Multi-Machine

Vagrant is able to define and control multiple guest machines per Vagrantfile. This is known as a "multi-machine" environment.

These machines are generally able to work together or are somehow associated with each other. Here are some use-cases people are using multi-machine environments for today:

  • Accurately modeling a multi-server production topology, such as separating a web and database server.
  • Modeling a distributed system and how they interact with each other.
  • Testing an interface, such as an API to a service component.
  • Disaster-case testing: machines dying, network partitions, slow networks, inconsistent world views, etc.

Historically, running complex environments such as these was done by flattening them onto a single machine. The problem with that is that it is an inaccurate model of the production setup, which can behave far differently.

Using the multi-machine feature of Vagrant, these environments can be modeled in the context of a single Vagrant environment without losing any of the benefits of Vagrant.

Defining Multiple Machines

Multiple machines are defined within the same project Vagrantfile using the config.vm.define method call. This configuration directive is a little funny, because it creates a Vagrant configuration within a configuration. An example shows this best:

Vagrant.configure("2") do |config|
  config.vm.provision "shell", inline: "echo Hello"

  config.vm.define "web" do |web|
    web.vm.box = "apache"
  end

  config.vm.define "db" do |db|
    db.vm.box = "mysql"
  end
end

As you can see, config.vm.define takes a block with another variable. This variable, such as web above, is the exact same as the config variable, except any configuration of the inner variable applies only to the machine being defined.
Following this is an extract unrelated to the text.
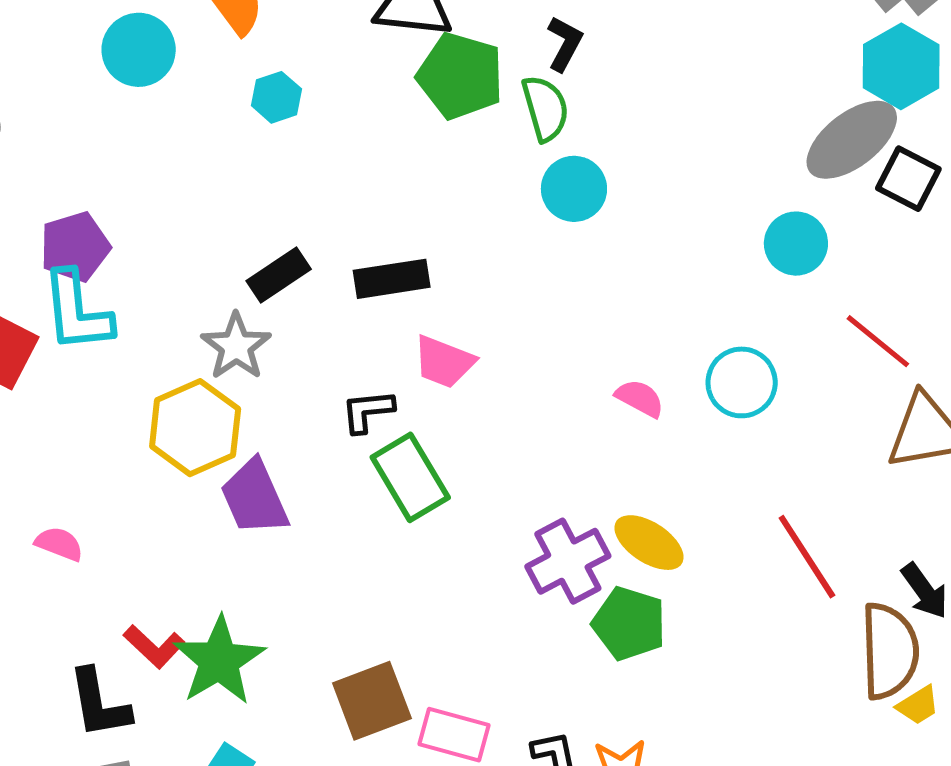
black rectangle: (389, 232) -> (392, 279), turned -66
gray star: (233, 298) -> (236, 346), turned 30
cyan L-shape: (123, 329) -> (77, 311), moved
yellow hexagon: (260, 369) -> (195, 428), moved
Therefore, any configuration on web will only affect the web machine.

And importantly, you can continue to use the config object as well. The configuration object is loaded and merged before the machine-specific configuration, just like other Vagrantfiles within the Vagrantfile load order.
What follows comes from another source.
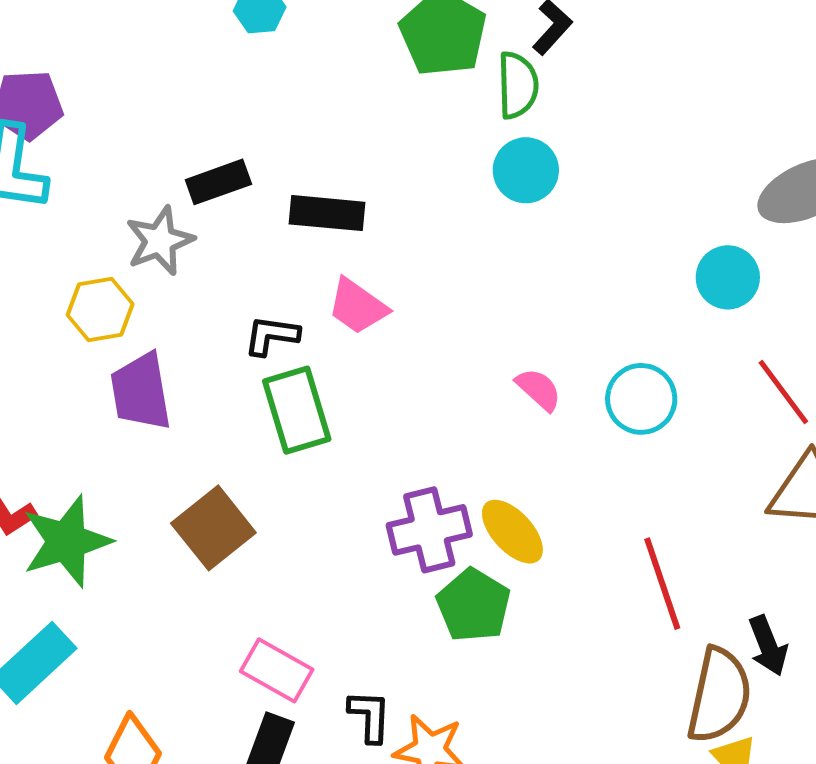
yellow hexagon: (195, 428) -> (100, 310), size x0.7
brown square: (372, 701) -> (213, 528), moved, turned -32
If you're familiar with programming, this is similar to how languages have different variable scopes.

When using these scopes, order of execution for things such as provisioners becomes important. Vagrant enforces ordering outside-in, in the order listed in the Vagrantfile. For example, with the Vagrantfile below:

Vagrant.configure("2") do |config|
    config.vm.provision :shell, inline: 'echo A'
    config.vm.define :testing do |test|
        test.vm.provision :shell, inline: 'echo B'
    end
    config.vm.provision :shell, inline: 'echo C'
end

The provisioners in this case will output "A", then "C", then "B". Notice that "B" is last. That is because the ordering is outside-in, in the order of the file.

Controlling Multiple Machines

The moment more than one machine is defined within a Vagrantfile, the usage of the various vagrant commands changes slightly. The change should be mostly intuitive.

Commands that only make sense to target a single machine, such as vagrant ssh, now require the name of the machine to control. Using the example above, you would say vagrant ssh web or vagrant ssh db.

Other commands, such as vagrant up, operate on every machine by default. So if you ran vagrant up, Vagrant would bring up both the web and DB machine. You could also optionally be specific and say vagrant up web or vagrant up db.

Additionally, you can specify a regular expression for matching only certain machines. This is useful in some cases where you specify many similar machines, for example if you're testing a distributed service you may have a leader machine as well as a follower0, follower1, follower2, etc. If you want to bring up all the followers but not the leader, you can just do vagrant up /follower[0-9]/. If Vagrant sees a machine name within forward slashes, it assumes you're using a regular expression.

Communication Between Machines

In order to facilitate communication within machines in a multi-machine setup, the various networking options should be used. In particular, the private network can be used to make a private network between multiple machines and the host.

Specifying a Primary Machine

You can also specify a primary machine. The primary machine will be the default machine used when a specific machine in a multi-machine environment is not specified.

To specify a default machine, just mark it primary when defining it. Only one primary machine may be specified.

config.vm.define "web", primary: true do |web|
  # ...
end

Autostart Machines

By default in a multi-machine environment, vagrant up will start all of the defined machines. The autostart setting allows you to tell Vagrant to not start specific machines. Example:

config.vm.define "web"
config.vm.define "db"
config.vm.define "db_follower", autostart: false

When running vagrant up with the settings above, Vagrant will automatically start the "web" and "db" machines, but will not start the "db_follower" machine. You can manually force the "db_follower" machine to start by running vagrant up db_follower.